We first thought that this plaque is of a horse’s head, with reins, and the crescent probably indicates cadency (a younger branch of the family) – though a crescent can either note someone who has been honoured by their monarch, or they may date from the Crusades. Thankfully Martin Goldstraw could identify the animal better than we could; ” I would lay odds on your horse’s head being the bear’s head crest of Brereton of Ashley. It is their crest, a bear’s head erased Sable, muzzled Gules, a crescent for cadency or the crest of Brereton of Malpass. The arms of Brereton of Malpas do not have a crescent for cadency on the crest itself however the arms themselves do feature a crescent for the second son. ” Brereton is an ancient and distinguished Cheshire surname. Breretons have been gentry in various parts the county for centuries; Sir William Brereton was a Parliamentary commander during the English Civil War and he commanded the garrison at Nantwich through the Royalist siege of 1643. Brereton Hall is a Grade I listed country house in east Cheshire dating from 1586.
This one, showing the Cotton crest and motto (“In Vitraque Foruna Paratos”) has been repaired. It seems that a new piece of paper has been rather roughly cut out and pasted over the original. The joins are very apparent up close.
The original workmanship in the corners of the plaster coving is dreadful. A fairly complex chamfer is needed, but this seems to have been beyond the skill of the builders. These junctions are very awkward, and it is hard to understand why corrections were not demanded.
At the south end of the Library a wood carving of the Cotton crest of a falcon stands on a metal plinth. Its left claw rests on a torse, while the right is holding what may be a belt and buckle. This device appears appears elsewhere in slightly different form. There is nothing similar elsewhere on the Cotton or Combermere arms.
The shields are secured through the plaster to the beams by two bolts, one either side, two thirds of the way up each shield. The head of the bolt has then been covered in plaster in each case, which is moulded into a vertical piece. In several places there has been movement and the plaster moulding has cracked horizontally below the bolt head. Securing the nuts on the other end of the each bolt, deep in the roof space, must have a difficult task.

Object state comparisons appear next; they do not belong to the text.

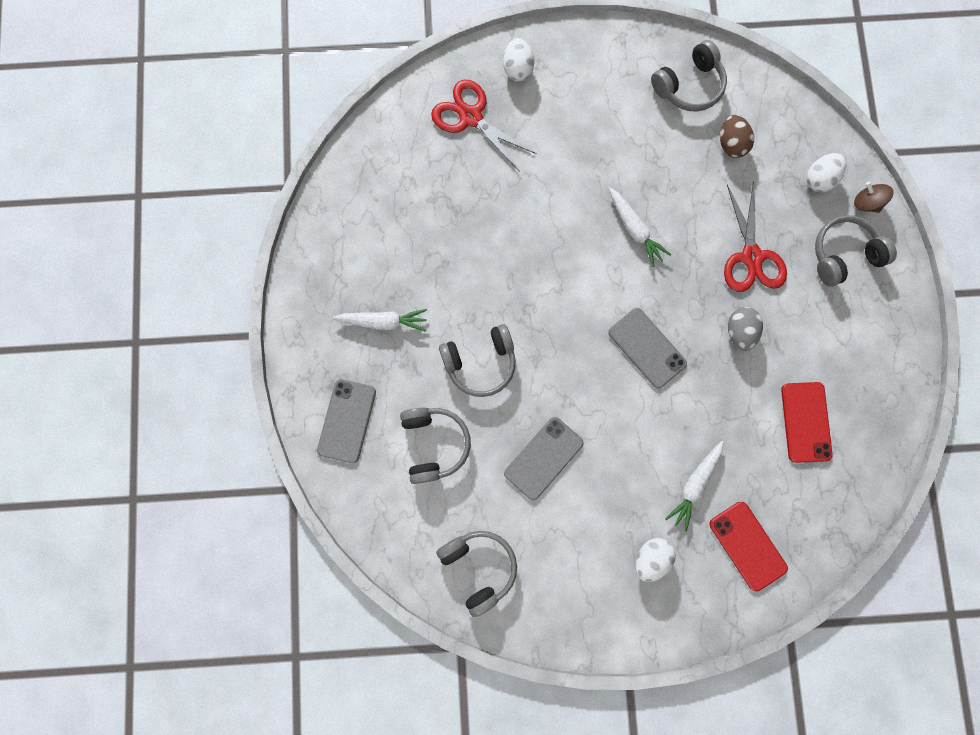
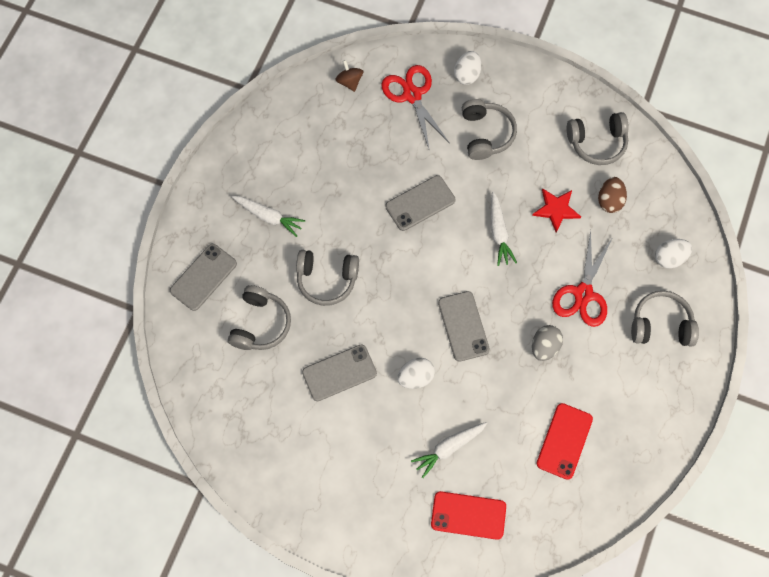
camera: 25 degrees right, 10 degrees down
(479, 567) = (247, 431): grey headphones -> grey headphones (486, 134)
(537, 234) = (420, 203): none -> grey phone
(651, 557) = (385, 488): white egg -> white egg (415, 377)
(681, 178) = (556, 209): none -> red star
(747, 545) = (468, 515): red phone -> red phone turned 75 degrees counterclockwise
(866, 203) = (700, 293): brown spinning top -> brown spinning top (349, 82)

The wood-effect printed paper behind each coat of arms can be seen in the photograph above, with the bolts loosened off. This paper has been painted over at some point. Perhaps the brown of the wood-effect was too dark and didn’t allow the shields to be seen to their best advantage.
The conservators’ workbench, with their plan of the ceiling mouldings, and gold leaf taken from the ceiling. The first phase of the conservation work will take some five or six weeks. There will then be a two week drying-out gap before final work resumes.